Title IX for Employees
It is unlawful to subject another individual, regardless of his/her gender or gender identity, to sex discrimination, which includes sexual harassment. Fresno State does not discriminate on the basis of sex, gender, gender identity, or sexual orientation in its employment practices, or in the education programs and activities it conducts in accordance with the Title IX of the Education Amendments of 1972, as well as Title VI and Title VII of the Civil Rights Act of 1964. The University does not tolerate— and prohibits under CSU Executive Order 1096—the sexual discrimination of anyone on its campus and within the jurisdiction of the University by an employee.
Sexual harassment is any unwelcome and/or uninvited verbal or physical conduct of a sexual nature, directed towards a person because of his or her sex or perceived sex that has the intent or effect, due to its severity and/or persistence, of unreasonably interfering with an individual or group's educational or work performance or that creates a hostile work, educational, or living environment.
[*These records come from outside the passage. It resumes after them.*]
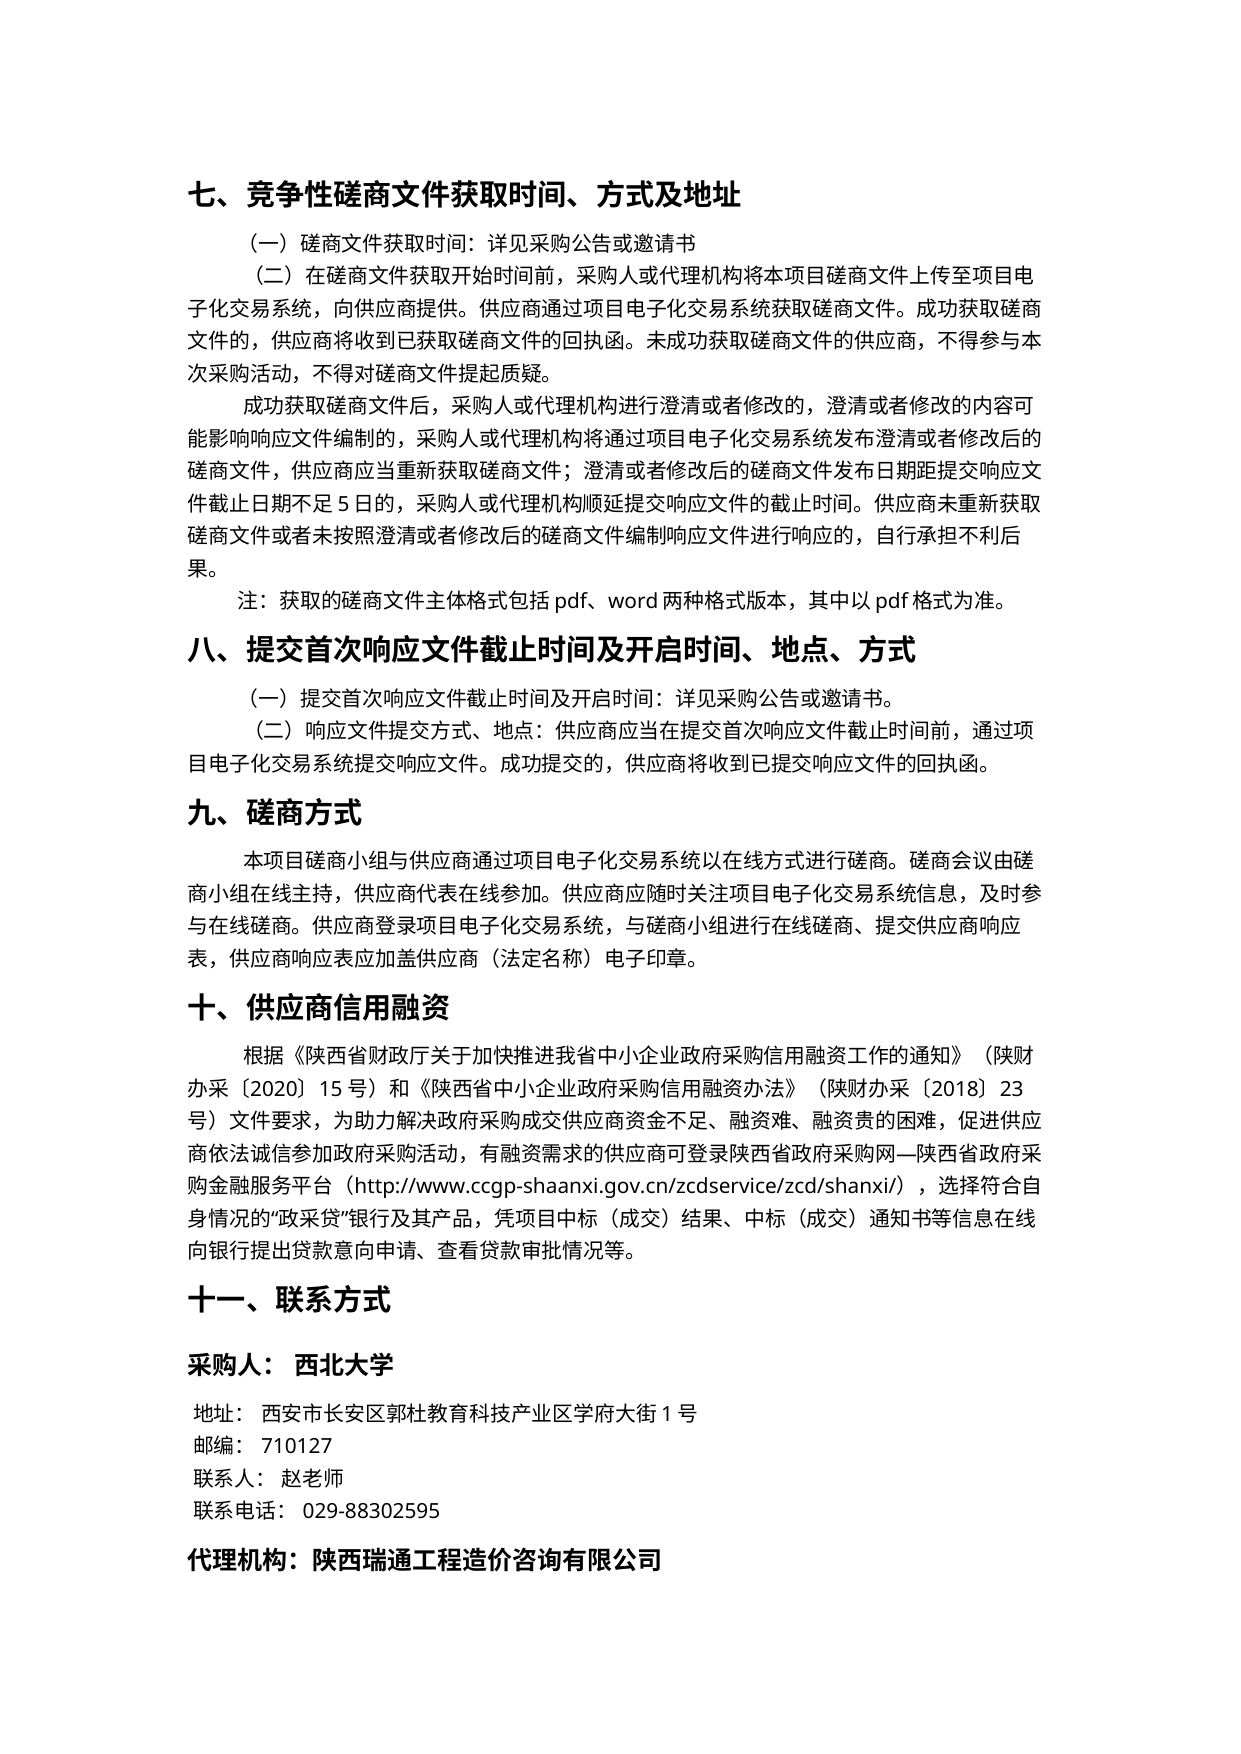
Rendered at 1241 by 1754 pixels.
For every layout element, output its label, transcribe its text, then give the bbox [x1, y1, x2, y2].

text 代理机构：陕西瑞通工程造价咨询有限公司 [187, 1527, 1053, 1592]
text 十、供应商信用融资 [187, 974, 1053, 1039]
text 九、磋商方式 [187, 779, 1053, 844]
text 七、竞争性磋商文件获取时间、方式及地址 [187, 162, 1053, 227]
text （一）提交首次响应文件截止时间及开启时间：详见采购公告或邀请书。 [187, 682, 1053, 714]
text 邮编： 710127 [187, 1429, 1053, 1462]
text 十一、联系方式 [187, 1267, 1053, 1332]
text （二）响应文件提交方式、地点：供应商应当在提交首次响应文件截止时间前，通过项目电子化交易系统提交响应文件。成功提交的，供应商将收到已提交响应文件的回执函。 [187, 714, 1053, 779]
text 本项目磋商小组与供应商通过项目电子化交易系统以在线方式进行磋商。磋商会议由磋商小组在线主持，供应商代表在线参加。供应商应随时关注项目电子化交易系统信息，及时参与在线磋商。供应商登录项目电子化交易系统，与磋商小组进行在线磋商、提交供应商响应表，供应商响应表应加盖供应商（法定名称）电子印章。 [187, 844, 1053, 974]
text 注：获取的磋商文件主体格式包括pdf、word两种格式版本，其中以pdf格式为准。 [187, 584, 1053, 617]
text （一）磋商文件获取时间：详见采购公告或邀请书 [187, 227, 1053, 259]
text 地址： 西安市长安区郭杜教育科技产业区学府大街1号 [187, 1397, 1053, 1429]
text （二）在磋商文件获取开始时间前，采购人或代理机构将本项目磋商文件上传至项目电子化交易系统，向供应商提供。供应商通过项目电子化交易系统获取磋商文件。成功获取磋商文件的，供应商将收到已获取磋商文件的回执函。未成功获取磋商文件的供应商，不得参与本次采购活动，不得对磋商文件提起质疑。 [187, 259, 1053, 389]
text 联系电话： 029-88302595 [187, 1494, 1053, 1527]
text 采购人： 西北大学 [187, 1332, 1053, 1397]
text 八、提交首次响应文件截止时间及开启时间、地点、方式 [187, 617, 1053, 682]
text 成功获取磋商文件后，采购人或代理机构进行澄清或者修改的，澄清或者修改的内容可能影响响应文件编制的，采购人或代理机构将通过项目电子化交易系统发布澄清或者修改后的磋商文件，供应商应当重新获取磋商文件；澄清或者修改后的磋商文件发布日期距提交响应文件截止日期不足5日的，采购人或代理机构顺延提交响应文件的截止时间。供应商未重新获取磋商文件或者未按照澄清或者修改后的磋商文件编制响应文件进行响应的，自行承担不利后果。 [187, 389, 1053, 584]
text 联系人： 赵老师 [187, 1462, 1053, 1494]
text 根据《陕西省财政厅关于加快推进我省中小企业政府采购信用融资工作的通知》（陕财办采〔2020〕15 号）和《陕西省中小企业政府采购信用融资办法》（陕财办采〔2018〕23 号）文件要求，为助力解决政府采购成交供应商资金不足、融资难、融资贵的困难，促进供应商依法诚信参加政府采购活动，有融资需求的供应商可登录陕西省政府采购网—陕西省政府采购金融服务平台（http://www.ccgp-shaanxi.gov.cn/zcdservice/zcd/shanxi/），选择符合自身情况的“政采贷”银行及其产品，凭项目中标（成交）结果、中标（成交）通知书等信息在线向银行提出贷款意向申请、查看贷款审批情况等。 [187, 1039, 1053, 1267]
It is important to note that harassmentcan occur regardless of the relationship, position, or respective sex of the parties.
Sexual advances, requests for sexual favors, and other verbal, nonverbal or physical conduct of a sexual nature constitute sexual harassment when:
- Submission to such conduct is made either explicitly or implicitly a term or condition of an individual's employment or admission to or participation in an academic program or University-related activity; or
- Submission to or rejection of such conduct is used as the basis for decisions affecting an individual's employment with the University or a student’s academic standing; or
- Such conduct has the purpose or effect of unreasonably interfering with an individual's performance on the job or in school; or
- Such conduct has the purpose or effect of creating an intimidating, hostile, or offensive work or study environment for an individual or group of individuals.
Sexual harassment may include unwelcome physical contact, visual displays of degrading sexual images, transmitting sexually suggestive conduct to or about coworkers to others, remarks of a sexual nature, or turning discussions inappropriately to sexual topics. An act of sexual violence—any physical sexual act attempted or perpetrated against a person without his or her consent—constitutes sexual harassment, in addition to being a crime.
Reporting a Complaint of Harassment, Discrimination or Retaliation
In accordance with the California State University’s Executive Orders 1096 and 1097, any University employee, except where he or she is recognized as a confidential
resource under the subject policies (i.e. those employees who work in the Student
Health Center or the Women's Resource Center, or police receiving a report from an
individual who requests confidentiality of his or her identity pursuant to Penal Code
Section 293), who is made aware of a possible instance of sex discrimination or harassment,
including sexual violence, committed against a campus community member, must report this information to the Title IX Coordinator, Janice A. Parten.
The University takes every complaint seriously, and the cooperation of employees in the investigative process is critical to promoting the safety and respect of each member of the University community. Any attempt by a faculty member, employee, or student to penalize, intimidate, or retaliate in any way against a person who makes a report of or who is otherwise involved in a report of discrimination or harassment is illegal, and will be promptly addressed in accordance with Fresno State’s discipline process. Correspondingly, any individual who knowingly files a false report of discrimination, retaliation or harassment violates University policy, and will be subject to appropriate discipline.
Consensual Relationships and Sexual Harassment
Actual or apparent authority that employees may have over a student or another employee is a primary consideration in determining if certain types of conduct constitute sexual harassment. This can be so even if the individual subject to the employee’s authority has accepted the conduct, shows no sign of being harassed, or fails to file a complaint of harassment. Consensual relationships are considered sexual harassment when they are found to compromise Fresno State’s educational mission. See Fresno State’s policy on consensual relationships for more information. Complaints of sexual harassment of students, including alleged consensual relationships, will be carefully evaluated in the context of the unique relationship and responsibility that faculty, administrators and other Fresno State employees have to students.
Academic Freedom and Sexual Harassment
Fresno State recognizes and respects the freedom of its employees and students in classroom discussion, in academic research and in the publication of related results. Campus community members are encouraged to candidly and openly express their views and opinions during discussions in appropriate academic settings, including the classroom. However, the University also acknowledges the right of individuals to be free from injury caused by illegal harassment and the need to balance this right against the freedom of speech in the University’s academic community. Harassment is differentiated from behavior that, even though upsetting, could be considered reasonable and/or necessary to the carrying out of certain instructional, advisory, or supervisory responsibilities. As such, in determining whether alleged conduct constitutes harassment, the University will examine all of the relevant information available, including the nature of the conduct and the context in which the alleged incidents occurred.